Text zur Analyse:
Montenegro

Proteste gegen orthodoxes Kirchenoberhaupt

Heftige Proteste haben die Amtseinführung des neuen Oberhaupts der serbisch-orthodoxen Kirche in Montenegro, Metropolit Joanikije, begleitet. Bei Demonstrationen gegen die Zeremonie in einem Kloster in der Stadt Cetinje im Süden des Landes kam es zu Zusammenstößen mit der Polizei.

Die Sicherheitskräfte trieben die Demonstranten am Sonntagmorgen mit Tränengas auseinander, es gab mehr als 20 Verletzte. Der designierte Metropolit Joanikije und der Patriarch Porfirije wurden unter Polizeischutz per Hubschrauber eingeflogen. Hintergrund der Proteste sind ethnische Spannungen mit Serben in dem kleinen Balkanstaat.

Ausgewählte Einträge:
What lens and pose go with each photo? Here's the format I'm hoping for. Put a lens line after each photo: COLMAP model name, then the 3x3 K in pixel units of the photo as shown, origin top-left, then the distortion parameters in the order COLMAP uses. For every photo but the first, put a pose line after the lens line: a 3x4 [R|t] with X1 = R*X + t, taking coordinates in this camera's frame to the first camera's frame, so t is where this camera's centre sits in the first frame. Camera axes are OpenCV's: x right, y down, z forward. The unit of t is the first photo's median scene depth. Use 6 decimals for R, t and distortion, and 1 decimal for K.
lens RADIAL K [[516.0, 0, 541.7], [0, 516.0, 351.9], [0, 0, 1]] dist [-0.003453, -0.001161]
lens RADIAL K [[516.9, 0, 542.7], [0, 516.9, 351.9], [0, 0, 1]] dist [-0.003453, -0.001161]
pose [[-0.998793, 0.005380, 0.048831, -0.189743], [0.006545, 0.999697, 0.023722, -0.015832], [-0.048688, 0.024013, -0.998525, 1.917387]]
---
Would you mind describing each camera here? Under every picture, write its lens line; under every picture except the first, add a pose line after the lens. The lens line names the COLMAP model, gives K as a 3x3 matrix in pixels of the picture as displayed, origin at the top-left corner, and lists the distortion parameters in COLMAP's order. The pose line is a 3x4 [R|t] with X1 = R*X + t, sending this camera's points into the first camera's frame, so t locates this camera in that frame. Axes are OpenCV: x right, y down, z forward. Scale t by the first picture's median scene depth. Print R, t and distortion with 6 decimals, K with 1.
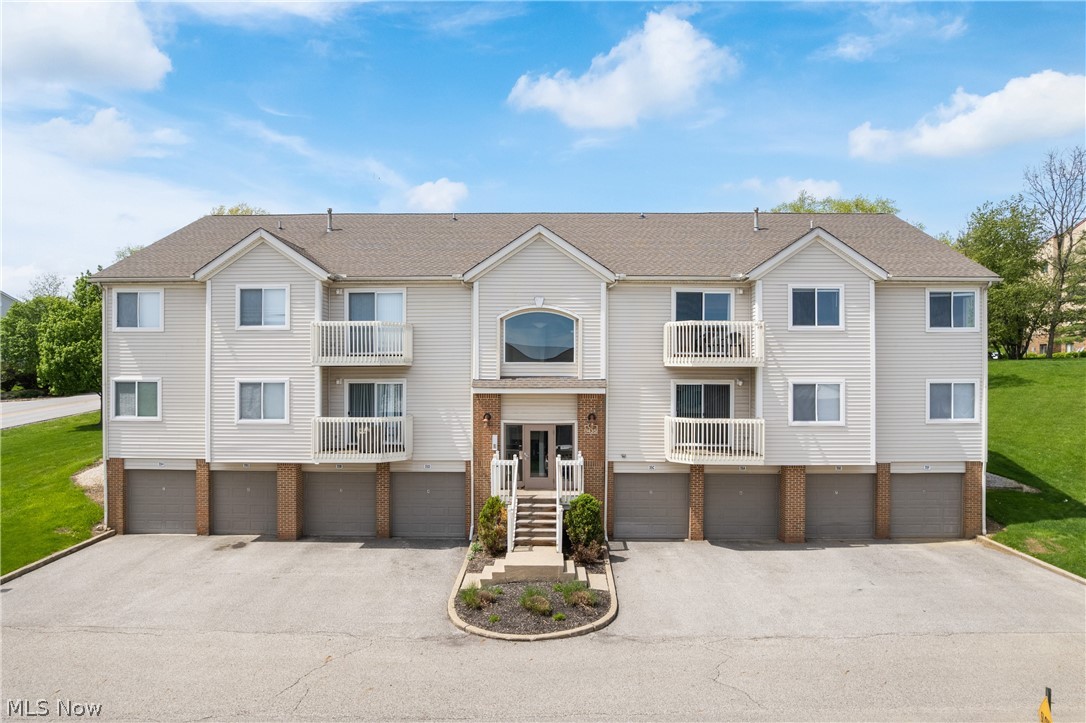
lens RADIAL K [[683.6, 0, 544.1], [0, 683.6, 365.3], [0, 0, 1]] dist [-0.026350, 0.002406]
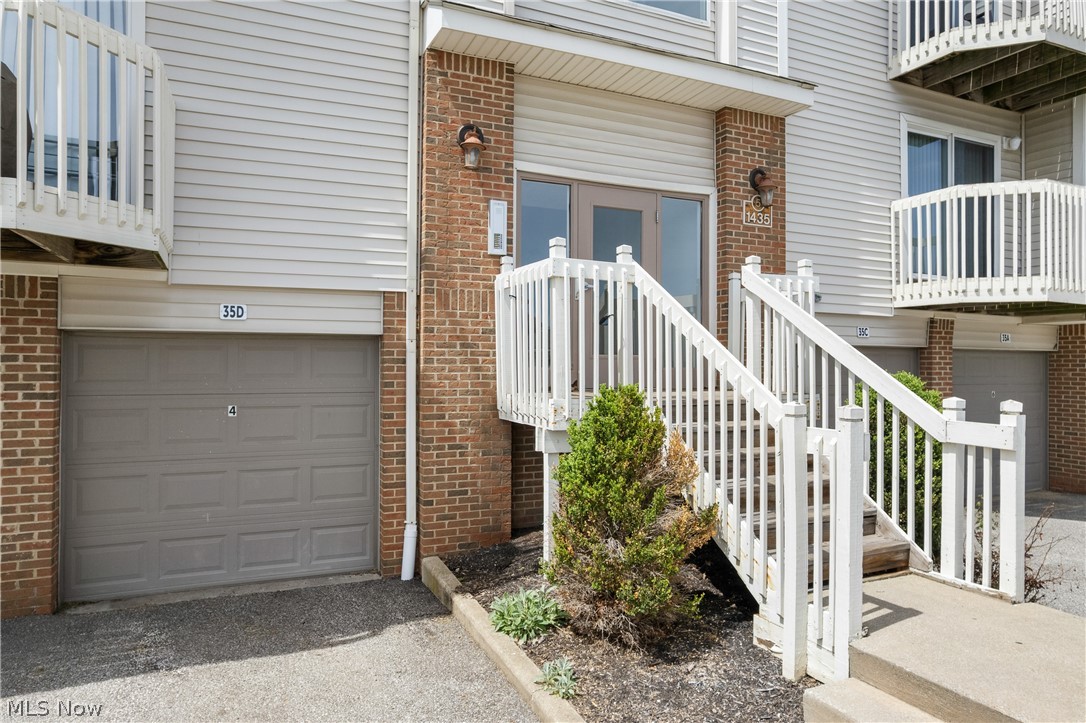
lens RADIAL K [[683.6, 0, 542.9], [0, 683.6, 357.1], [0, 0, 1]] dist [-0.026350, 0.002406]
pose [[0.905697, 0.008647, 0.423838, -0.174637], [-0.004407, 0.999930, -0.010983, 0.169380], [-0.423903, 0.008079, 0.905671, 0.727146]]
==
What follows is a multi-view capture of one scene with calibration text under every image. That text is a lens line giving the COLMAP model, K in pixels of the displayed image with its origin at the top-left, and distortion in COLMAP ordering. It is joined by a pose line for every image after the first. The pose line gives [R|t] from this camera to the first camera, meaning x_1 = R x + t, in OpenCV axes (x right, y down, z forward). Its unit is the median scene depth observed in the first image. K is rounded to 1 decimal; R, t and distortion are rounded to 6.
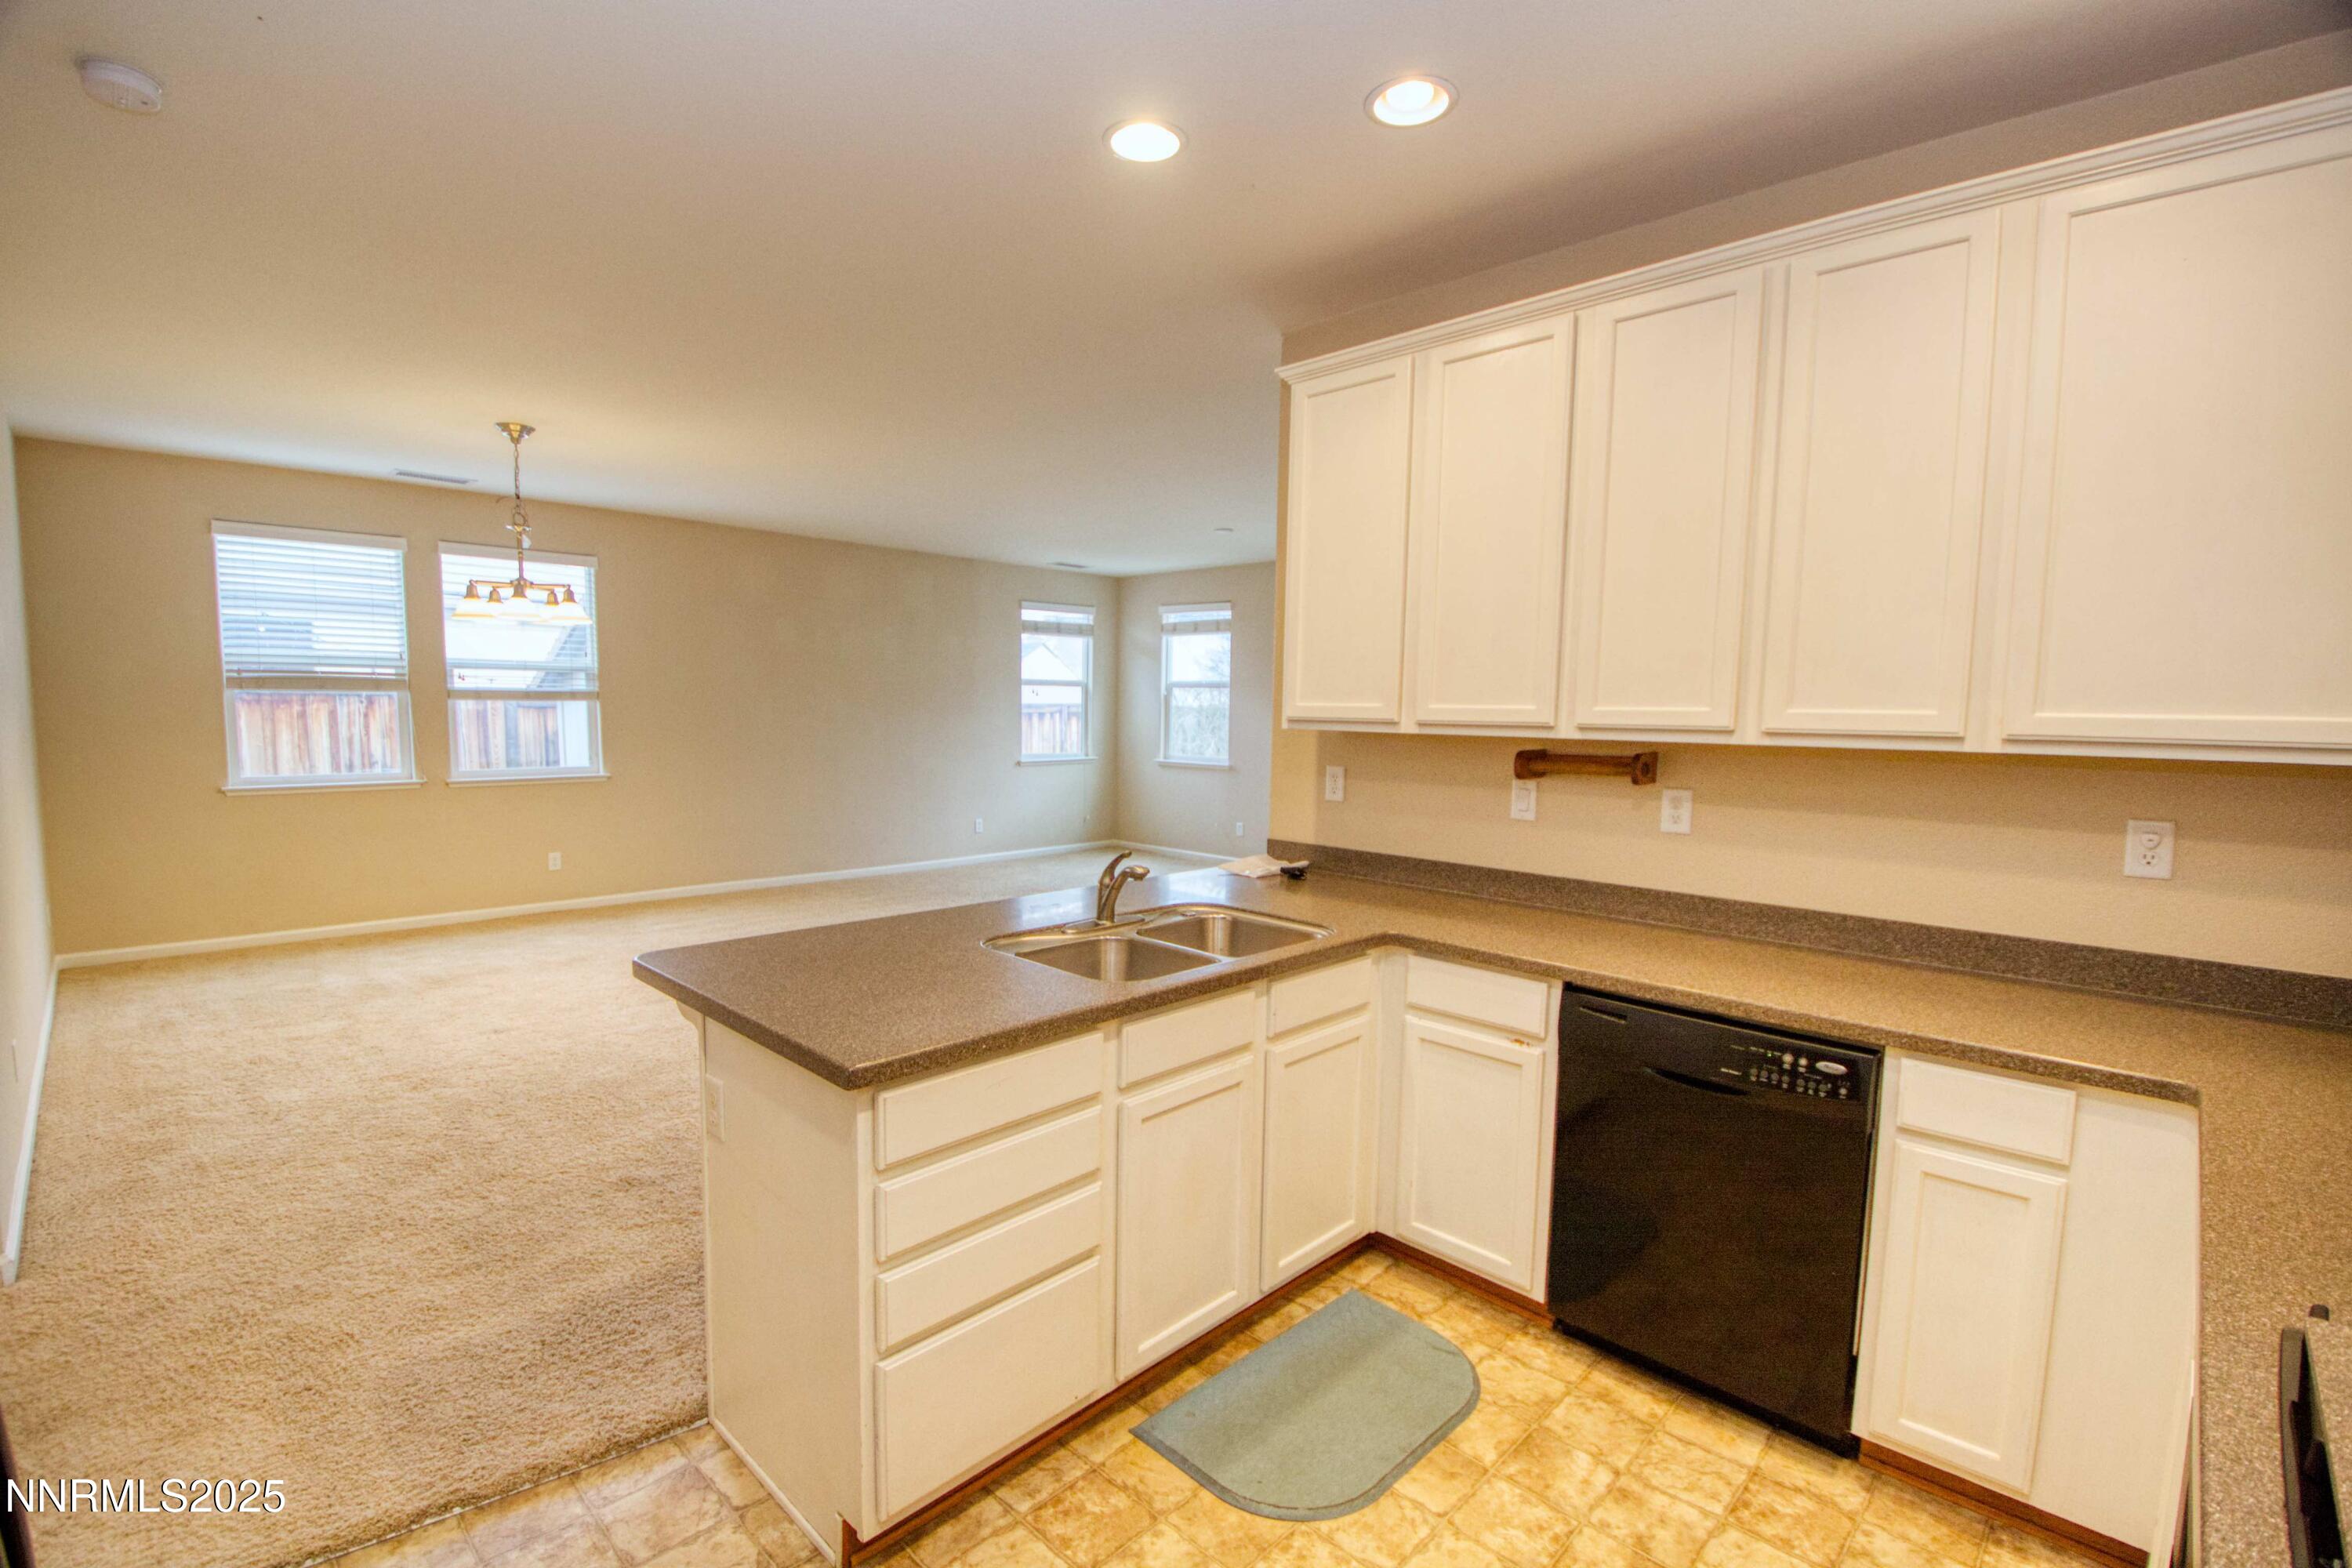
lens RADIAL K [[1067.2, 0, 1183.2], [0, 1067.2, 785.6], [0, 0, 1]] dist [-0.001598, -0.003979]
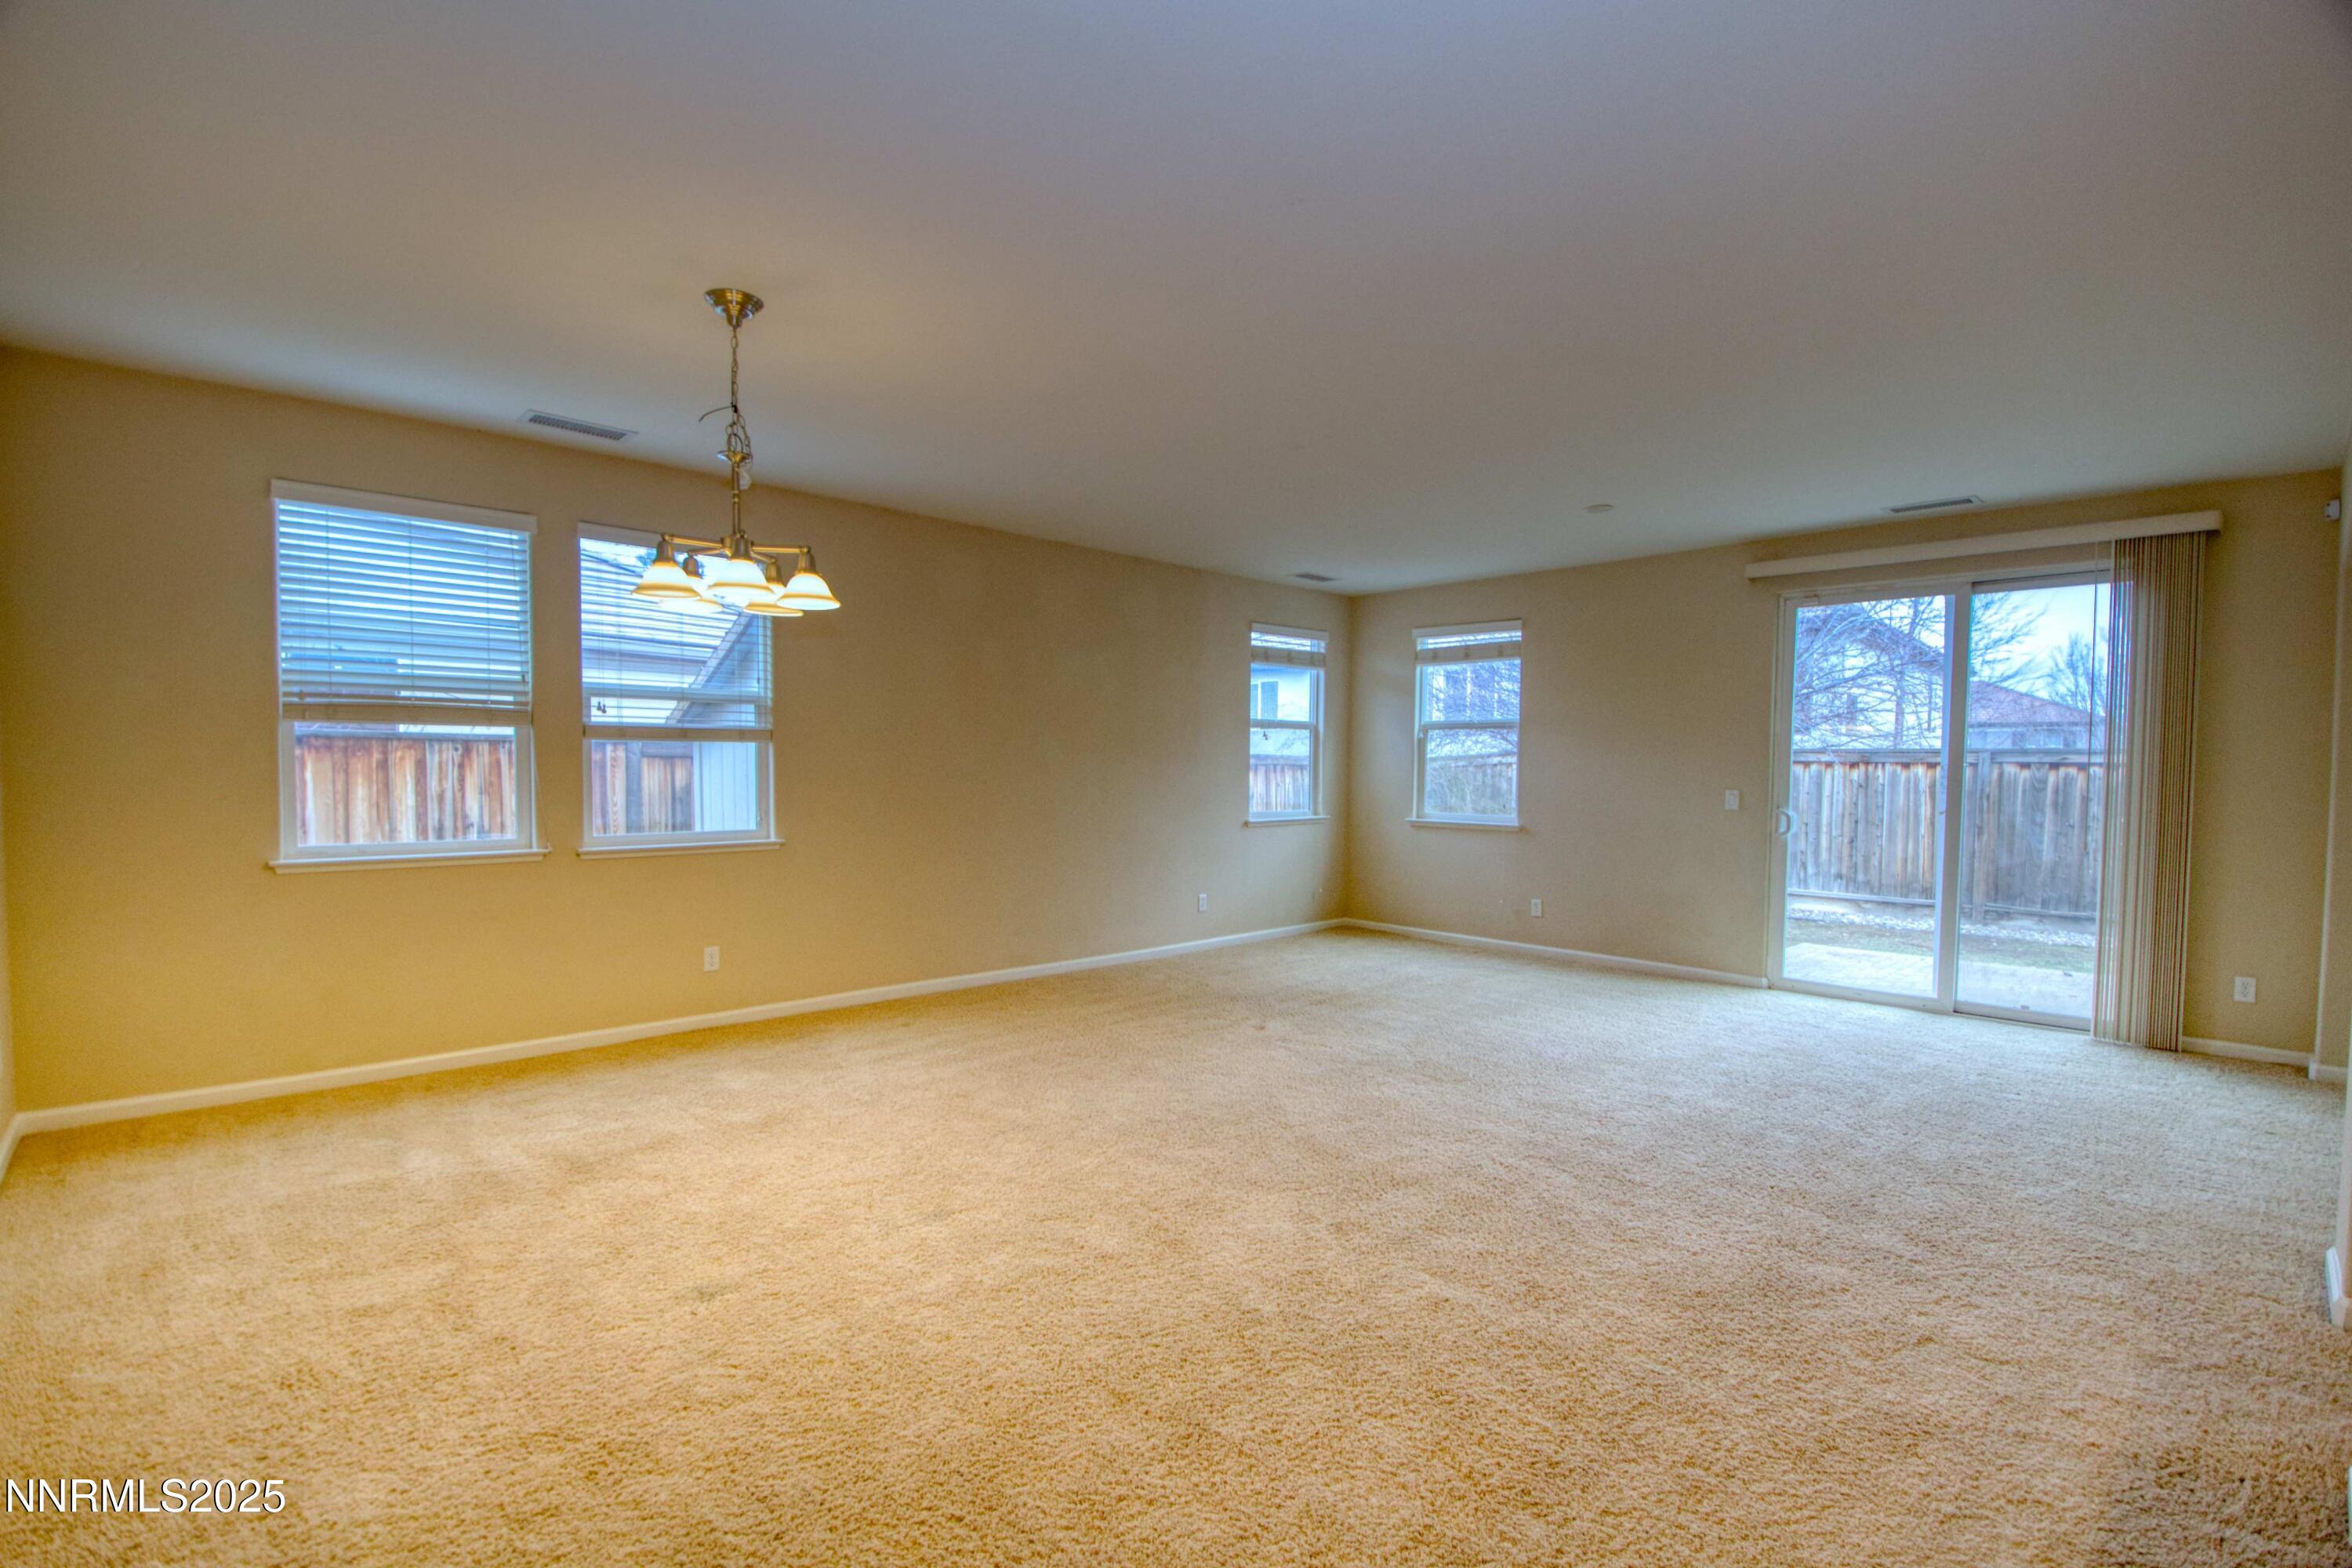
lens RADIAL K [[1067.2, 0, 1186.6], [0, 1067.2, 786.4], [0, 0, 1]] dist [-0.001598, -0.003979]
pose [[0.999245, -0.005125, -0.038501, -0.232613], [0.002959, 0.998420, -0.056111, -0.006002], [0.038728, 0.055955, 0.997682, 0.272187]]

Aufgabenstellung:
Gib den Text über die Proteste in Montenegro vollständig und unverändert aus.

Ergebnis:
Montenegro

Proteste gegen orthodoxes Kirchenoberhaupt

Heftige Proteste haben die Amtseinführung des neuen Oberhaupts der serbisch-orthodoxen Kirche in Montenegro, Metropolit Joanikije, begleitet. Bei Demonstrationen gegen die Zeremonie in einem Kloster in der Stadt Cetinje im Süden des Landes kam es zu Zusammenstößen mit der Polizei.

Die Sicherheitskräfte trieben die Demonstranten am Sonntagmorgen mit Tränengas auseinander, es gab mehr als 20 Verletzte. Der designierte Metropolit Joanikije und der Patriarch Porfirije wurden unter Polizeischutz per Hubschrauber eingeflogen. Hintergrund der Proteste sind ethnische Spannungen mit Serben in dem kleinen Balkanstaat.